TRAVAIL À FAIRE ::
1. Quels passages l'article sur la reconversion dans le conseil en stratégie place-t-il entre guillemets français ? Relevez-les tous, dans leur ordre d'apparition.
2. Recopiez le passage de l'article sur la reconversion dans le conseil en stratégie qui commence par « D’un côté, des » et se poursuit jusqu'à « vers 30 ans. ».

EXTRAIT PROPOSÉ ::
● ● ● ●
A contre-courant : Démarrer le conseil à 30 ans

Dotés d’une expérience professionnelle réussie de plusieurs années dans d’autres domaines, Sylvain et Benjamin ont choisi de se réorienter vers le conseil en stratégie : ils nous expliquent pourquoi.


D’un côté, des consultants talentueux lancés dans le conseil dès la sortie des grandes écoles, désireux d’aller explorer d’autres horizons vers 30 ans.

De l’autre, d’ex-brillants jeunes diplômés, engagés dans des parcours au sein de grands groupes ou d’autres types de firmes, voire dans l’entrepreneuriat, en partie frustrés professionnellement pour diverses raisons.

29 Juil. 2016 à 16:18
A contre-courant : Démarrer le conseil à 30 ans

Et un passage d’un monde à l’autre qui, s’il est très emprunté du conseil à l’entreprise, l’est infiniment moins dans le sens contraire.

Pour nous aider à mieux comprendre les raisons de leur audace et encourager ceux qui « s’ennuient » à éventuellement franchir le cap, Benjamin et Sylvain (1) reviennent sur les détails de leurs parcours et bifurcations.

Au premier abord, rien ne semble prédestiner nos deux intervenants à choisir un jour le conseil en stratégie : après une école d’ingénieurs, Benjamin obtient un doctorat en physique tandis que Sylvain est diplômé de l’Ecole Polytechnique.

Têtes bien faites et débuts prometteurs

Toutefois, leurs premiers choix de carrière ne s’inscrivent pas dans la droite ligne de leurs cursus respectifs. Benjamin quitte la recherche, prépare un MBA et crée une start-up avec deux associés « dans le domaine du conseil en innovation ».

Ayant fait beaucoup de mathématiques appliquées, Sylvain devrait logiquement s’orienter vers la finance : il préfère la géologie. S’ensuivent cinq années comme géophysicien au sein d’un grand groupe leader mondial de l’énergie, dans une équipe « faisant de l’exploration ». Il y noue de vraies amitiés, travaille sur des sujets passionnants pendant plusieurs mois, voire un an ou deux. Mais, « une fois que les sujets quittaient ma zone d’expertise, je n’avais plus de nouvelles », indique-t-il.

Autre aspect frustrant, le fait de devoir rester dans le même domaine durant une dizaine d’années pour pouvoir évoluer, alors qu’il souhaite avoir « une visibilité plus grande de ce qui se passe au niveau business dans un grand groupe ».

« Problématiques complexes, fort impact et travail en équipe »
● ● ● ●
DONNÉES FOURNIES ::
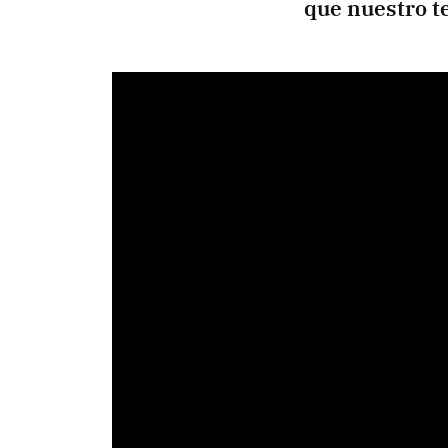
que nuestro t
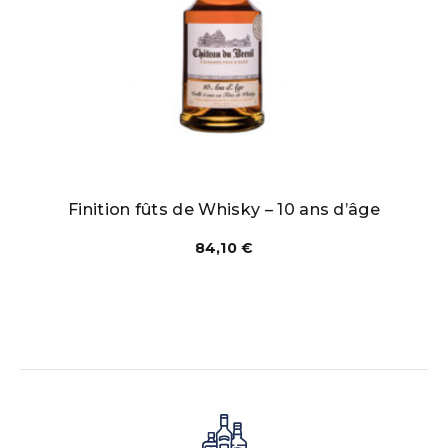
Finition fûts de Whisky – 10 ans d’âge
84,10
€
● ● ● ●
LISTE DES RÉPONSES ::
1.
- « s’ennuient »
- « dans le domaine du conseil en innovation »
- « faisant de l’exploration »
- « une fois que les sujets quittaient ma zone d’expertise, je n’avais plus de nouvelles »
- « une visibilité plus grande de ce qui se passe au niveau business dans un grand groupe »
- « Problématiques complexes, fort impact et travail en équipe »

2.
D’un côté, des consultants talentueux lancés dans le conseil dès la sortie des grandes écoles, désireux d’aller explorer d’autres horizons vers 30 ans.